● **To be done**
a) In the forum thread about SHAP values, which groups of data does the poster name as parts of the home-value analysis?
b) In the forum thread about SHAP values, why does the loop break after the first paired column run?

>> BEGIN Text shown

Each of these columns has a “twin” with a calculated SHAP Value. The name of each twin column is the same, except with “SHAP” placed at the beginning of the column header “SHAP_Covered Patio Deck Porch SSAI Token”.
Obviously, the SHAP values for each ListingId are the feature contribution, in one case when the feature is present (1) or when not present (0).
What I am trying to do is create a series of new tables and column values, with one set as 1 x SHAP, then a separate set of columns of 0 x SHAP. In a simple scenario of only two columns in a table I might use the Rule Engine. But when I try various kinds of loops to do this with paired columns everything blows up on me. When the loop does perform as expected it breaks after the first paired column run because the row counts keep changing after every column series (every feature column has different amounts of 1s and 0s).
My goal is to have one table of only 1xSHAP and another of only 0xSHAP.
@ActionAndi Let me expand on that a little bit. When I attempt to run a Row Filter or Row Splitter to separate out the 1s from the 0s within a Column List Loop, things blow up, as the number of rows keeps changing and the system desires a set number of rows.
@ActionAndi When I do get my current mess to run, I can only get one column to separate out 1s from 0s (below). This is when I run a Numeric Row Splitter inside of a Column List Loop. But I never get this to work across all columns.
Once I have a series for all columns, then I can join them with the affiliated SHAP columns using Row ID and do the multiplication. I’m sure there’s a better solution though.
@ActionAndi Thanks so much for your workflow. I simply do not have flow variables skills to pull off what you did here.
One last question, this is great data for “global” analysis by aggregate feature, and thanks again, but I was hoping to also re-associate the final outcome “locally” for each individual property by either keeping the same row numbers as the original data table, or perhaps the property “ListingId”.
Ah one more thing:
It seems that the data set is a toy data set to learn ML methods. In one of your first threads about this you analyzed regressions with R² of less than 0.3… Which is quite low. Have you ever tried to draw random numbers and calculate R² of these? It can be in the same order of magnitude…
@ActionAndi , yes low R2. Let me explain. The data here is almost certain to make the least total impact on the value of homes. I call this group “qualitative” data. This will be combined with the physical characteristics of homes (square feet size, etc) which I refer to as “quantitative” data, which is likely to have the greatest impact on value. Then I’ll add in “location” data (two homes exactly the same but in substantially different locations have different values). Based on the R2 of these three groups’ combined, I may attempt to bring in a fourth group “market effects”, things like interest rates.
So, at this point I am really just testing for the effects on value of features home owners have some control over and seeking out the highest impact features. And yes, owners can add square feet and such, but that is a very big investment. In most cases they have very little functional control over quantitative, location, or market effects.

>> END Text shown
>> BEGIN Supplied material

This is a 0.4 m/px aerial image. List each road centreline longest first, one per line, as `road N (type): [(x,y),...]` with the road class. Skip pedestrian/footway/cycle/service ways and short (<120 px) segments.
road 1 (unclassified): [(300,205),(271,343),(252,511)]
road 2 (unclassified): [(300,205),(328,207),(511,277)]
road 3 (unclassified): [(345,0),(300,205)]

>> END Supplied material

● **Answers below**
a)
- Qualitative data
- Quantitative data
- Location data
- Market effects

b) The row counts keep changing after every column series, because each feature column has different amounts of 1s and 0s.